1/08/2009

The Other Side of the Island by Allegra Goodman

The Other Side of the Island, by Allegra Goodman, is the story of a girl by the name of Honor. But her name is an anomaly, you see. Though she was born in the year H and Honor is a perfectly approved government name, the H is silent, so it sticks out. Her school isn’t worried, however. They know they’ll train her to change it, because what fun is life if you’re different than everybody else?

But Honor’s parents seem to think her name is okay. They dance and sing and laugh and read and draw, push limits, go on adventures, take midnight strolls to the forbidden ocean, betting on dark and serendipity. They even go so far as to have a second child, something rare and frowned upon. No, they seem to be just fine with Honor’s name.
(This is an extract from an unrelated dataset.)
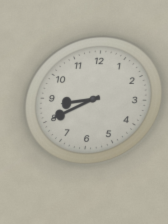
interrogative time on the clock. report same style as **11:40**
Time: **8:40**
Honor, herself, however, is a different story. After her family was relocated to one of Earth Mother’s controlled islands, she has been in a class with Helixes, Henriettas, Harrys and Harmonies. She’s not sure how she feels. On one hand, she lives for the forbidden excitements she and her family enjoy, but at the same time, she’s frustrated. Because really—why can’t her parents just obey Earth Mother and the Government? Why can’t they just be like everyone else? The last thing Honor would ever want would be to lose her parents, and she knows that if you’re too different, you might just disappear.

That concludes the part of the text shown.